Written task => Reproduce the text of every record below, line for line, with no changes. Leave the pictures out of your answer.
————
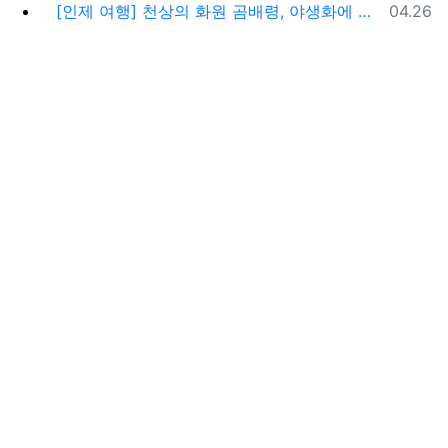
등록일
[인제 여행] 천상의 화원 곰배령, 야생화에 물들다 (예약 및 코스 팁)
04.26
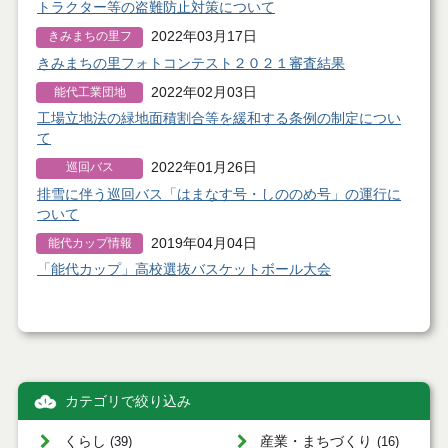
トラクター等の盗難防止対策について
2022年03月17日
きみまちの里フ
ォトコンテスト
きみまちの里フォトコンテスト２０２１審査結果
2022年02月03日
能代工業団地
工場立地法の緑地面積割合等を緩和する条例の制定につい
て
2022年01月26日
巡回バス
排雪に伴う巡回バス「はまなす号・しののめ号」の運行に
ついて
2019年04月04日
能代カップ情報
「能代カップ」高校選抜バスケットボール大会
カテゴリで絞り込み
くらし
産業・まちづくり
(39)
(16)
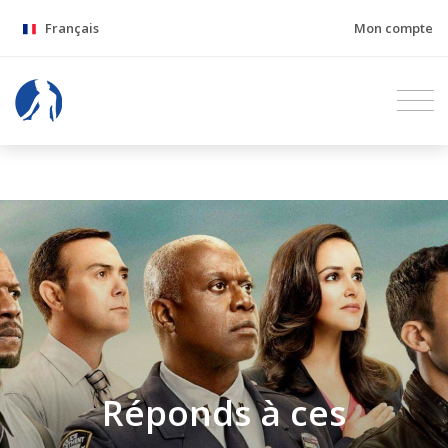
Français
Mon compte
Réponds à ces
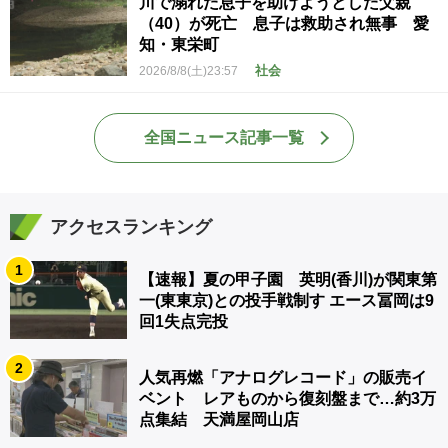
川で溺れた息子を助けようとした父親
（40）が死亡 息子は救助され無事 愛
知・東栄町
社会
2026/8/8(土)23:57
全国ニュース記事一覧
アクセスランキング
1
【速報】夏の甲子園 英明(香川)が関東第
一(東東京)との投手戦制す エース冨岡は9
回1失点完投
2
人気再燃「アナログレコード」の販売イ
ベント レアものから復刻盤まで…約3万
点集結 天満屋岡山店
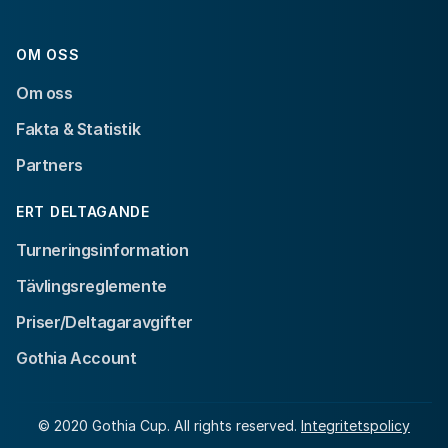
OM OSS
Om oss
Fakta & Statistik
Partners
ERT DELTAGANDE
Turneringsinformation
Tävlingsreglemente
Priser/Deltagaravgifter
Gothia Account
© 2020 Gothia Cup. All rights reserved.
Integritetspolicy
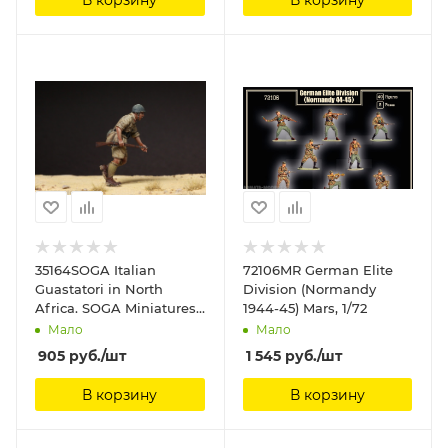
35164SOGA Italian
72106MR German Elite
Guastatori in North
Division (Normandy
Africa. SOGA Miniatures,
1944-45) Mars, 1/72
1/35
Мало
Мало
905
руб.
/шт
1 545
руб.
/шт
В корзину
В корзину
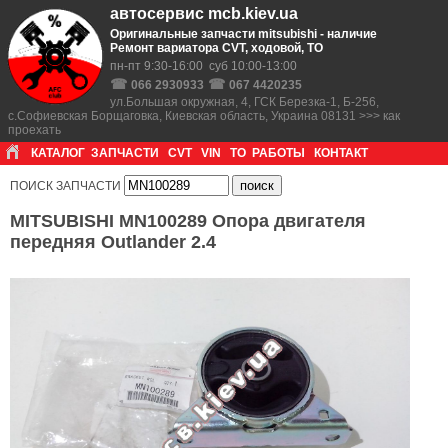
автосервис mcb.kiev.ua
Оригинальные запчасти mitsubishi - наличие
Ремонт вариатора CVT, ходовой, ТО
пн-пт 9:30-16:00 суб 10:00-13:00
☎
☎
066 2930933
067 4420235
ул.Большая окружная, 4, ГСК Березка-1, Б-256,
с.Софиевская Борщаговка, Киевская область, Украина 08131 >>> как
проехать
КАТАЛОГ
ЗАПЧАСТИ
CVT
VIN
ТО
РАБОТЫ
КОНТАКТ
ПОИСК ЗАПЧАСТИ
MITSUBISHI MN100289 Опора двигателя
передняя Outlander 2.4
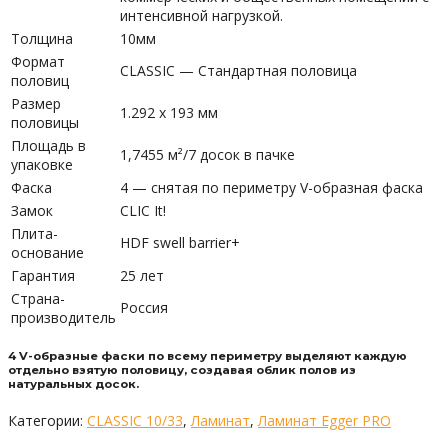
интенсивной нагрузкой.
Толщина
10мм
Формат
CLASSIC — Стандартная половица
половиц
Размер
1.292 x 193 мм
половицы
Площадь в
1,7455 м²/7 досок в пачке
упаковке
Фаска
4 — снятая по периметру V-образная фаска
Замок
CLIC It!
Плита-
HDF swell barrier+
основание
Гарантия
25 лет
Страна-
Россия
производитель
4 V-образные фаски по всему периметру выделяют каждую
отдельно взятую половицу, создавая облик полов из
натуральных досок.
Категории:
CLASSIC 10/33
,
Ламинат
,
Ламинат Egger PRO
————
Expected answer =>
등록일
[인제 여행] 천상의 화원 곰배령, 야생화에 물들다 (예약 및 코스 팁)
04.26
トラクター等の盗難防止対策について
2022年03月17日
きみまちの里フ
ォトコンテスト
きみまちの里フォトコンテスト２０２１審査結果
2022年02月03日
能代工業団地
工場立地法の緑地面積割合等を緩和する条例の制定につい
て
2022年01月26日
巡回バス
排雪に伴う巡回バス「はまなす号・しののめ号」の運行に
ついて
2019年04月04日
能代カップ情報
「能代カップ」高校選抜バスケットボール大会
カテゴリで絞り込み
くらし
産業・まちづくり
(39)
(16)
Français
Mon compte
Réponds à ces
川で溺れた息子を助けようとした父親
（40）が死亡 息子は救助され無事 愛
知・東栄町
社会
2026/8/8(土)23:57
全国ニュース記事一覧
アクセスランキング
1
【速報】夏の甲子園 英明(香川)が関東第
一(東東京)との投手戦制す エース冨岡は9
回1失点完投
2
人気再燃「アナログレコード」の販売イ
ベント レアものから復刻盤まで…約3万
点集結 天満屋岡山店
OM OSS
Om oss
Fakta & Statistik
Partners
ERT DELTAGANDE
Turneringsinformation
Tävlingsreglemente
Priser/Deltagaravgifter
Gothia Account
© 2020 Gothia Cup. All rights reserved.
Integritetspolicy
35164SOGA Italian
72106MR German Elite
Guastatori in North
Division (Normandy
Africa. SOGA Miniatures,
1944-45) Mars, 1/72
1/35
Мало
Мало
905
руб.
/шт
1 545
руб.
/шт
В корзину
В корзину
автосервис mcb.kiev.ua
Оригинальные запчасти mitsubishi - наличие
Ремонт вариатора CVT, ходовой, ТО
пн-пт 9:30-16:00 суб 10:00-13:00
☎
☎
066 2930933
067 4420235
ул.Большая окружная, 4, ГСК Березка-1, Б-256,
с.Софиевская Борщаговка, Киевская область, Украина 08131 >>> как
проехать
КАТАЛОГ
ЗАПЧАСТИ
CVT
VIN
ТО
РАБОТЫ
КОНТАКТ
ПОИСК ЗАПЧАСТИ
MITSUBISHI MN100289 Опора двигателя
передняя Outlander 2.4
интенсивной нагрузкой.
Толщина
10мм
Формат
CLASSIC — Стандартная половица
половиц
Размер
1.292 x 193 мм
половицы
Площадь в
1,7455 м²/7 досок в пачке
упаковке
Фаска
4 — снятая по периметру V-образная фаска
Замок
CLIC It!
Плита-
HDF swell barrier+
основание
Гарантия
25 лет
Страна-
Россия
производитель
4 V-образные фаски по всему периметру выделяют каждую
отдельно взятую половицу, создавая облик полов из
натуральных досок.
Категории:
CLASSIC 10/33
,
Ламинат
,
Ламинат Egger PRO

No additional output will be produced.